Because the information is propagating in several layers, it is possible for some facts and ideas from the source to be amplified, while others fade. For example, when speaking about a drone strike that killed two American hostages, Warren Weinstein and Giovanni Lo Porto, President Obama emphasized families. However, the news articles and subsequent coverage emphasized that people had been killed.
Caption: An example of word clouds generated from information sources, news articles, shares, comments on President Obama’s speech about the deaths of Warren Weinstein and Giovanni Lo Porto. Green words are positive, red words are negative according to the LIWC dictionary. The size of a word represents word frequency.
One way of preserving information from the source directly is by using quotes. We find that university press releases and presidential speeches are most likely to be quoted, perhaps because presidential speeches are quotes themselves, and university press releases typically already contain quotes.
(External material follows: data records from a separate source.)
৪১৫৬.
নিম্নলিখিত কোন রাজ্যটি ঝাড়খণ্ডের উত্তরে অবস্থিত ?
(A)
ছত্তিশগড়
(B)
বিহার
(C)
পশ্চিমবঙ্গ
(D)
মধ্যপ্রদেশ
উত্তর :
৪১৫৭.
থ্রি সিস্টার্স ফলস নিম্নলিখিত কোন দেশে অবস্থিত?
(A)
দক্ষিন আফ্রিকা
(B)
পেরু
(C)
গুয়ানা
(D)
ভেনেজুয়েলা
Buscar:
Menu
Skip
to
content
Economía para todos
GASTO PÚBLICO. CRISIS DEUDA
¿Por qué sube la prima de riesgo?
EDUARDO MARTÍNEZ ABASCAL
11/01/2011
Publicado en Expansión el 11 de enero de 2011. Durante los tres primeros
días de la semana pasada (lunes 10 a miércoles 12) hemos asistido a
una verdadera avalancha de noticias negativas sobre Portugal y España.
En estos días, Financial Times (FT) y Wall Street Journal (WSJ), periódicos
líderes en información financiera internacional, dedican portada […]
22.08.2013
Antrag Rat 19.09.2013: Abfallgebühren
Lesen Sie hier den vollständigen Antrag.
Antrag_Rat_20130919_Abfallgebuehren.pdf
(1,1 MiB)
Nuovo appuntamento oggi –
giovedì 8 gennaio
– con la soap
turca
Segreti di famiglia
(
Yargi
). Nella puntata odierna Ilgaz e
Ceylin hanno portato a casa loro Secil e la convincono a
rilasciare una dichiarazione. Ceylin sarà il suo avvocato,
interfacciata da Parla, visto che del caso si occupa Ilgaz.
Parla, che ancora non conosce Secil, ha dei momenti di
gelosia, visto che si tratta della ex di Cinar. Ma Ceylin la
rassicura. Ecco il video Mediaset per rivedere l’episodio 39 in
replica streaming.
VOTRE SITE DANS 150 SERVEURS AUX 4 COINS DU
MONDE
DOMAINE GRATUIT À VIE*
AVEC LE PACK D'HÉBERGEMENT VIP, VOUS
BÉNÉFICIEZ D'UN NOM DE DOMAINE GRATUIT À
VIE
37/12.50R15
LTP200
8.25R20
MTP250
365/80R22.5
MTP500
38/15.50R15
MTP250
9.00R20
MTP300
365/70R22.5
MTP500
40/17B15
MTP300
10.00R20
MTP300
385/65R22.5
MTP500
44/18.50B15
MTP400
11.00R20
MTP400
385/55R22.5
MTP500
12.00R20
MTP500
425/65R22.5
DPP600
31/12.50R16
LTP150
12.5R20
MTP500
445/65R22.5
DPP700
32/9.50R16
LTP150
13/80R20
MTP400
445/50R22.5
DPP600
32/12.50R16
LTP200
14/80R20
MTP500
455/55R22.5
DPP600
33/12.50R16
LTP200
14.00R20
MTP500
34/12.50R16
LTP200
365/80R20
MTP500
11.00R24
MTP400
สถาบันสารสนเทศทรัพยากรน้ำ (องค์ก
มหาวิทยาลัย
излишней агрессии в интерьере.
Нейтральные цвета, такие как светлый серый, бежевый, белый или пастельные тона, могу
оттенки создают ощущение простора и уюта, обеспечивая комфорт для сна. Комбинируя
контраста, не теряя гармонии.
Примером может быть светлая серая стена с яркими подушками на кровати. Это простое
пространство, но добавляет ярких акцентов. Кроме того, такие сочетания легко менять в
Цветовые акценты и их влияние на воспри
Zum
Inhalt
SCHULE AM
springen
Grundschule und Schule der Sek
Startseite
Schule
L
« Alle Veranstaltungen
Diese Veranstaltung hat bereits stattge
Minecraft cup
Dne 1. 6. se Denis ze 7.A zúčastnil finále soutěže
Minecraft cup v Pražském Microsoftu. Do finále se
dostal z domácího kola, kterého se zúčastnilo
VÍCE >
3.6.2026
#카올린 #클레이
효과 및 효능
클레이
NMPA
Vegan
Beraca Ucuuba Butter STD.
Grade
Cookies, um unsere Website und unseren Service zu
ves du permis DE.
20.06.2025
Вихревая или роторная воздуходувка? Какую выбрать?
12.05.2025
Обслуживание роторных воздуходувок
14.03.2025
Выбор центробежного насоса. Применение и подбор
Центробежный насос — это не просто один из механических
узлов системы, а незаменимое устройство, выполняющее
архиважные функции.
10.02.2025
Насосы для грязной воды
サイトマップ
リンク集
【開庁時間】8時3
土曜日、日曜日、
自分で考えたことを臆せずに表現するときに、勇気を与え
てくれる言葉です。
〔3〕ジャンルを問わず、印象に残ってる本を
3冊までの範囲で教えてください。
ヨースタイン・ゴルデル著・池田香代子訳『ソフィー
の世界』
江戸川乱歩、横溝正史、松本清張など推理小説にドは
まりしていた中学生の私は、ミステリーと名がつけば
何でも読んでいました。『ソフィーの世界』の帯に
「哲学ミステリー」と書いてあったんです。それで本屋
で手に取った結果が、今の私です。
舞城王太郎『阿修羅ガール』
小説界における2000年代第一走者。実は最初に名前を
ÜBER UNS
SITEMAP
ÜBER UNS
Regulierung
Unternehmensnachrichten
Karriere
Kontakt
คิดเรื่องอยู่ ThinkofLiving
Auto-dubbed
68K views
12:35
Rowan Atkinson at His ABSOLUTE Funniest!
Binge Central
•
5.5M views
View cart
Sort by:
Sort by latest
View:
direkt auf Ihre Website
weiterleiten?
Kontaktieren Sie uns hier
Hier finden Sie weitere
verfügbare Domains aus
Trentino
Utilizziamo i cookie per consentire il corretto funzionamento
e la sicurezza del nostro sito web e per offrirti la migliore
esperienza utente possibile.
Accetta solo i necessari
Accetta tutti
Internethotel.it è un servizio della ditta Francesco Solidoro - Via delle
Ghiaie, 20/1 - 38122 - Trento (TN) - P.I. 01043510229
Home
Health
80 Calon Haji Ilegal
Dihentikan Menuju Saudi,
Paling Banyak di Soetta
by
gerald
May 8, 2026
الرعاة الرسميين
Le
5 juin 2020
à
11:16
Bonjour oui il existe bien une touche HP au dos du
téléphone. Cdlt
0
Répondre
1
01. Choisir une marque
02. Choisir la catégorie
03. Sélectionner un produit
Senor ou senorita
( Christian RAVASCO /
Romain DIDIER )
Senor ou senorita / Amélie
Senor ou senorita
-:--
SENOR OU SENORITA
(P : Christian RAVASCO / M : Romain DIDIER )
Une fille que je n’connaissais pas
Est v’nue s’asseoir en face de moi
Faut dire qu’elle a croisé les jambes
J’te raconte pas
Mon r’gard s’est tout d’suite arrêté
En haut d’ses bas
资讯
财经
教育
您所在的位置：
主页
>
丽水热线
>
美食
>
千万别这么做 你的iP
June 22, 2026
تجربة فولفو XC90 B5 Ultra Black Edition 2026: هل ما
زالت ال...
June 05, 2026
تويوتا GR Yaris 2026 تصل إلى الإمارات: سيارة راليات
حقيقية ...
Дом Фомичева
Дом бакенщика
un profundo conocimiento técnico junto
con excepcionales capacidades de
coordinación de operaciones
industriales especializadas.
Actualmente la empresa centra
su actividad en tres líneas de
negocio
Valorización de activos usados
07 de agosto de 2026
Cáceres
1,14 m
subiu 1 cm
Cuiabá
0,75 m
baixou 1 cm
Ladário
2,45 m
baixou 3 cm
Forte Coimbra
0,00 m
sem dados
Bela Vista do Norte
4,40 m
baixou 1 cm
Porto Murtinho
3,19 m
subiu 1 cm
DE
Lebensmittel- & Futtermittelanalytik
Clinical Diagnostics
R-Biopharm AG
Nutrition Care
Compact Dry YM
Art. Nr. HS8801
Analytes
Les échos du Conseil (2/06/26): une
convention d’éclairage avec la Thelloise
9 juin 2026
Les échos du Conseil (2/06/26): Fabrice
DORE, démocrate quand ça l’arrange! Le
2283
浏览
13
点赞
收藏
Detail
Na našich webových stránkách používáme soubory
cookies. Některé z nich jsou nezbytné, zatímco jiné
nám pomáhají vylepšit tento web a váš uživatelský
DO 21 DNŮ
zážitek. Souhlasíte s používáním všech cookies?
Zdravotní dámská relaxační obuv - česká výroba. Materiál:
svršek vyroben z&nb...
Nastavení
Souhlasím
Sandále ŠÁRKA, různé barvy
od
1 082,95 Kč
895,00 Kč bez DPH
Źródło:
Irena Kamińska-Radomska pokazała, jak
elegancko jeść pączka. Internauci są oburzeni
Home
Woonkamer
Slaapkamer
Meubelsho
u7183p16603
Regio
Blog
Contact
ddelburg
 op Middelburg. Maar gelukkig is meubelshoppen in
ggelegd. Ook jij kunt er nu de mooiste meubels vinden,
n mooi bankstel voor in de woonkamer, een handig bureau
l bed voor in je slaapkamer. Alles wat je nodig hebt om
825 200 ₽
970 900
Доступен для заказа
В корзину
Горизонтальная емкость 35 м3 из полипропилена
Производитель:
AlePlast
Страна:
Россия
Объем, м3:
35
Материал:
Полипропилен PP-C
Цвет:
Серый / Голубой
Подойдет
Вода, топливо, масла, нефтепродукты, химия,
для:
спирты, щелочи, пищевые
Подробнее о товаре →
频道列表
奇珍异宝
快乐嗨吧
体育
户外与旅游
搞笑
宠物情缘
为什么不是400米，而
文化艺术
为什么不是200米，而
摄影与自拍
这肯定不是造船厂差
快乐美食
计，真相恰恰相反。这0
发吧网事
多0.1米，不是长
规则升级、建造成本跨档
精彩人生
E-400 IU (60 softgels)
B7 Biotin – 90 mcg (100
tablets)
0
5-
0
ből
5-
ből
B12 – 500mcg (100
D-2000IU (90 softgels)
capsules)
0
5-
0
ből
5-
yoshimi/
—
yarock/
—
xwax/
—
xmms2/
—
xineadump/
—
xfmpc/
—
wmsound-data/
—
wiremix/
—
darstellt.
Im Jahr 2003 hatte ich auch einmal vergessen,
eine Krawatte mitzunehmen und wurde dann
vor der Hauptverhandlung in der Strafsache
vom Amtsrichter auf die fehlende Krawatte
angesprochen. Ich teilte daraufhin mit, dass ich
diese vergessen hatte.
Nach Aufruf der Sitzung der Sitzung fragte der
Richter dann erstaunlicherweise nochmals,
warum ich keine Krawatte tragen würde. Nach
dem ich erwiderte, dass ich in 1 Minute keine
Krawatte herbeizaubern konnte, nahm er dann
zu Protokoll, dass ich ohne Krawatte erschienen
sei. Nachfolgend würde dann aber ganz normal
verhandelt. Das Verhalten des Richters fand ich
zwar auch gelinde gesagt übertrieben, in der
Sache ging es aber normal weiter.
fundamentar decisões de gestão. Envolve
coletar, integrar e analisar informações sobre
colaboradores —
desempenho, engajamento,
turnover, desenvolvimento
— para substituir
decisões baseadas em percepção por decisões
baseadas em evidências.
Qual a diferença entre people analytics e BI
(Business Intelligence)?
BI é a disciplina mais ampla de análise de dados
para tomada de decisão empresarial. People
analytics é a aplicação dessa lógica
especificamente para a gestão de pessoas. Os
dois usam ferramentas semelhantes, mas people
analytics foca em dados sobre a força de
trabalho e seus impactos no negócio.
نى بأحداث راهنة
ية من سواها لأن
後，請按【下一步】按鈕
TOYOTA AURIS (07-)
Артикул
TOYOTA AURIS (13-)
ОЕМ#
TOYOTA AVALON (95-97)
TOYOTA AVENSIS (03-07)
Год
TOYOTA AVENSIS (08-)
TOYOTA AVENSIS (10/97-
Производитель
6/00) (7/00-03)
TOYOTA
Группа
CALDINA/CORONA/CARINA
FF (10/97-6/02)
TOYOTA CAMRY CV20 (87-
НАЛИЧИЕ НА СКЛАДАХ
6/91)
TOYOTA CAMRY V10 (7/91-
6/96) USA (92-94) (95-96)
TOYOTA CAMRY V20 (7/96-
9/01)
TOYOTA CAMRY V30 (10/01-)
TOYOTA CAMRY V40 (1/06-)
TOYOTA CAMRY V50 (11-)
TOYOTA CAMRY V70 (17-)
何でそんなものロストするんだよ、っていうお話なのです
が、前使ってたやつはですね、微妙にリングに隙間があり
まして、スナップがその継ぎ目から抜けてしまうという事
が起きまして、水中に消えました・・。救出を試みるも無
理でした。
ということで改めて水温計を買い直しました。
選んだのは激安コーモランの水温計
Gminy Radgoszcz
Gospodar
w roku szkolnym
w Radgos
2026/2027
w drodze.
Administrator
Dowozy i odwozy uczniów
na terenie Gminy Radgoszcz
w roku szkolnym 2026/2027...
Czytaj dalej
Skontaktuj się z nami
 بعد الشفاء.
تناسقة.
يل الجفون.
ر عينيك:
Caption: Fraction of news articles quoting the source, by source category
As the example above shows, the number of subjective words can vary. We measure subjectivity using two established sentiment dictionaries, LIWC and Vader (see paper for details). In general, we find that the news media uses the fewest subjective words, consistent with an aim to present news objectively. The source material itself tends to be more positive on average, while shares and comments tend to contain more negative terms. Conventions on Facebook may be helpful to consider when examining these findings. For example, likes are not included in this analysis but are a common way to express approval on Facebook (this analysis was done before the launch of Reactions). As a result, comparing positive and negative comments alone may not provide a full picture of responses.
Caption: Relative (left) subjectivity and (right) sentiment scores in different layers.
One may ask why the subjectivity increases in shares and comments compared to news articles. There are two possible reasons for the increased subjectivity: individuals focus on the existing subjective part of news articles when spreading the information, or individuals bring in novel perspectives or content that is subjective. We find that while individuals do not magnify existing subjectivity in the corresponding news article at all, novel words that individuals introduce in shares are twice as subjective as the corresponding news article.
Caption: the subjectivity of words in the article (“article”), words in share text that also occur in the article (“existing”), and words that are original to the share text (“novel”).
Since different news articles provide varying coverage, one can ask whether any of the above variables might be predictive of whether the article is shared over another article covering the same source. Interestingly we found no correlation between variables such as sentiment or coverage. Being posted early carried a very slight advantage. The only major factor that does matter is the prior number of shares of other articles from the same news site. Interestingly, however, the most shared article from one source to the next rarely comes from the same news site.
We analyzed information from its source through news articles, to shares and comments on Facebook. We found that while some things get lost in propagation, and individually news articles cover only a fraction of the words in the source, collectively articles provide comprehensive coverage. News articles also contain the fewest subjective words. While the sentiment appears to be most negative in comments, this is potentially skewed because in this layer, a “like” expresses agreement and positive sentiment, while disagreement could only be expressed in comments (the study was completed prior to the introduction of Facebook’s reactions.) We also saw that the emphasis can shift, as some words become more prominent in later layers. We hope that this study sheds some light on this and other interesting aspects of news cycles in social media.
 Chenhao Tan, Adrien Friggeri, Lada Adamic, “Lost in propagation? Unfolding news cycles from the source”, ICWSM’16.